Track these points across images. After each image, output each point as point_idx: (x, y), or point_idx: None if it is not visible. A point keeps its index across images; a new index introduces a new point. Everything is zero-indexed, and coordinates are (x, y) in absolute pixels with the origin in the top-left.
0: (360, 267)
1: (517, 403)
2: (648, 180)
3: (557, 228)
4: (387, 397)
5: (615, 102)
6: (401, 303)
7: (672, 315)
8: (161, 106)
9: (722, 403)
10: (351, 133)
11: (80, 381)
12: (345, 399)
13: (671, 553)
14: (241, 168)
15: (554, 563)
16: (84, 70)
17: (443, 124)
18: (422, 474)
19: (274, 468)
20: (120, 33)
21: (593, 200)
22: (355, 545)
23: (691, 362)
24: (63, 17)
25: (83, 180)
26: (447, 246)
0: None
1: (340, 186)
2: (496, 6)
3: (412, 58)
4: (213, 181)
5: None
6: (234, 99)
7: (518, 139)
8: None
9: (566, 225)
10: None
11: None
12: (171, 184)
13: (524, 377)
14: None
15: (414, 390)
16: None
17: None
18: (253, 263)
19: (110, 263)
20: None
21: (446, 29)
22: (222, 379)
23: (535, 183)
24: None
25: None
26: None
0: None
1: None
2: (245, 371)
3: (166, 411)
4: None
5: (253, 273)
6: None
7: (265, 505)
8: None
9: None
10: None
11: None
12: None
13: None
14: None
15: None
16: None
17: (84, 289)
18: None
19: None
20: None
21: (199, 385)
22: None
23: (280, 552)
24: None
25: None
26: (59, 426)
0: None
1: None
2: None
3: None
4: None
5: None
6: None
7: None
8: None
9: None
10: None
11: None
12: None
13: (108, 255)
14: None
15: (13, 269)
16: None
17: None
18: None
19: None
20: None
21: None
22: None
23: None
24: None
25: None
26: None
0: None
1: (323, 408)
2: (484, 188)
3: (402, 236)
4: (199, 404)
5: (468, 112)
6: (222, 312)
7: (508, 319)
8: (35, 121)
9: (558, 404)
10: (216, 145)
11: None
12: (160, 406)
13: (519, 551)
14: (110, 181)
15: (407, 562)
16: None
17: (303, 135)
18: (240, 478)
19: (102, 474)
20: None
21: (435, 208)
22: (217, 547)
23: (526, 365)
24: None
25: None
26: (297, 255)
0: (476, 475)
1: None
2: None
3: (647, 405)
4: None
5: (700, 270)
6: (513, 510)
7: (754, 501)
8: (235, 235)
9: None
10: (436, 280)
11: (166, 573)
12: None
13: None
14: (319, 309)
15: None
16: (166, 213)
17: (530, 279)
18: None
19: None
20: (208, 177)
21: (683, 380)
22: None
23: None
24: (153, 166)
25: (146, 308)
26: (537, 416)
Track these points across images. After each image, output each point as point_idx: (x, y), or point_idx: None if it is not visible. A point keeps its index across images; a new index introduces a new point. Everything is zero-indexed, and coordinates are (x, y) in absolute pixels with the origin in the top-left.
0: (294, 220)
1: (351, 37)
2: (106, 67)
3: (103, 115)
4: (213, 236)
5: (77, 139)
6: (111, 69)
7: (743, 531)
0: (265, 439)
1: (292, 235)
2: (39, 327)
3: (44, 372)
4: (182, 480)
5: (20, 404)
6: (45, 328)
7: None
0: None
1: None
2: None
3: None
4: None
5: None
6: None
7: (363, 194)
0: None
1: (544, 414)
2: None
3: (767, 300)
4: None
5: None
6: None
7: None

•••

Problem description: Output every line of the rows above as a JSON array of strings, one string per line, with blank lines omitted.

Solution for this problem:
[
  "Track these points across images. After each image, output each point as point_idx: (x, y), or point_idx: None if it is not visible. A point keeps its index across images; a new index introduces a new point. Everything is zero-indexed, and coordinates are (x, y) in absolute pixels with the origin in the top-left.",
  "0: (360, 267)",
  "1: (517, 403)",
  "2: (648, 180)",
  "3: (557, 228)",
  "4: (387, 397)",
  "5: (615, 102)",
  "6: (401, 303)",
  "7: (672, 315)",
  "8: (161, 106)",
  "9: (722, 403)",
  "10: (351, 133)",
  "11: (80, 381)",
  "12: (345, 399)",
  "13: (671, 553)",
  "14: (241, 168)",
  "15: (554, 563)",
  "16: (84, 70)",
  "17: (443, 124)",
  "18: (422, 474)",
  "19: (274, 468)",
  "20: (120, 33)",
  "21: (593, 200)",
  "22: (355, 545)",
  "23: (691, 362)",
  "24: (63, 17)",
  "25: (83, 180)",
  "26: (447, 246)",
  "0: None",
  "1: (340, 186)",
  "2: (496, 6)",
  "3: (412, 58)",
  "4: (213, 181)",
  "5: None",
  "6: (234, 99)",
  "7: (518, 139)",
  "8: None",
  "9: (566, 225)",
  "10: None",
  "11: None",
  "12: (171, 184)",
  "13: (524, 377)",
  "14: None",
  "15: (414, 390)",
  "16: None",
  "17: None",
  "18: (253, 263)",
  "19: (110, 263)",
  "20: None",
  "21: (446, 29)",
  "22: (222, 379)",
  "23: (535, 183)",
  "24: None",
  "25: None",
  "26: None",
  "0: None",
  "1: None",
  "2: (245, 371)",
  "3: (166, 411)",
  "4: None",
  "5: (253, 273)",
  "6: None",
  "7: (265, 505)",
  "8: None",
  "9: None",
  "10: None",
  "11: None",
  "12: None",
  "13: None",
  "14: None",
  "15: None",
  "16: None",
  "17: (84, 289)",
  "18: None",
  "19: None",
  "20: None",
  "21: (199, 385)",
  "22: None",
  "23: (280, 552)",
  "24: None",
  "25: None",
  "26: (59, 426)",
  "0: None",
  "1: None",
  "2: None",
  "3: None",
  "4: None",
  "5: None",
  "6: None",
  "7: None",
  "8: None",
  "9: None",
  "10: None",
  "11: None",
  "12: None",
  "13: (108, 255)",
  "14: None",
  "15: (13, 269)",
  "16: None",
  "17: None",
  "18: None",
  "19: None",
  "20: None",
  "21: None",
  "22: None",
  "23: None",
  "24: None",
  "25: None",
  "26: None",
  "0: None",
  "1: (323, 408)",
  "2: (484, 188)",
  "3: (402, 236)",
  "4: (199, 404)",
  "5: (468, 112)",
  "6: (222, 312)",
  "7: (508, 319)",
  "8: (35, 121)",
  "9: (558, 404)",
  "10: (216, 145)",
  "11: None",
  "12: (160, 406)",
  "13: (519, 551)",
  "14: (110, 181)",
  "15: (407, 562)",
  "16: None",
  "17: (303, 135)",
  "18: (240, 478)",
  "19: (102, 474)",
  "20: None",
  "21: (435, 208)",
  "22: (217, 547)",
  "23: (526, 365)",
  "24: None",
  "25: None",
  "26: (297, 255)",
  "0: (476, 475)",
  "1: None",
  "2: None",
  "3: (647, 405)",
  "4: None",
  "5: (700, 270)",
  "6: (513, 510)",
  "7: (754, 501)",
  "8: (235, 235)",
  "9: None",
  "10: (436, 280)",
  "11: (166, 573)",
  "12: None",
  "13: None",
  "14: (319, 309)",
  "15: None",
  "16: (166, 213)",
  "17: (530, 279)",
  "18: None",
  "19: None",
  "20: (208, 177)",
  "21: (683, 380)",
  "22: None",
  "23: None",
  "24: (153, 166)",
  "25: (146, 308)",
  "26: (537, 416)",
  "Track these points across images. After each image, output each point as point_idx: (x, y), or point_idx: None if it is not visible. A point keeps its index across images; a new index introduces a new point. Everything is zero-indexed, and coordinates are (x, y) in absolute pixels with the origin in the top-left.",
  "0: (294, 220)",
  "1: (351, 37)",
  "2: (106, 67)",
  "3: (103, 115)",
  "4: (213, 236)",
  "5: (77, 139)",
  "6: (111, 69)",
  "7: (743, 531)",
  "0: (265, 439)",
  "1: (292, 235)",
  "2: (39, 327)",
  "3: (44, 372)",
  "4: (182, 480)",
  "5: (20, 404)",
  "6: (45, 328)",
  "7: None",
  "0: None",
  "1: None",
  "2: None",
  "3: None",
  "4: None",
  "5: None",
  "6: None",
  "7: (363, 194)",
  "0: None",
  "1: (544, 414)",
  "2: None",
  "3: (767, 300)",
  "4: None",
  "5: None",
  "6: None",
  "7: None"
]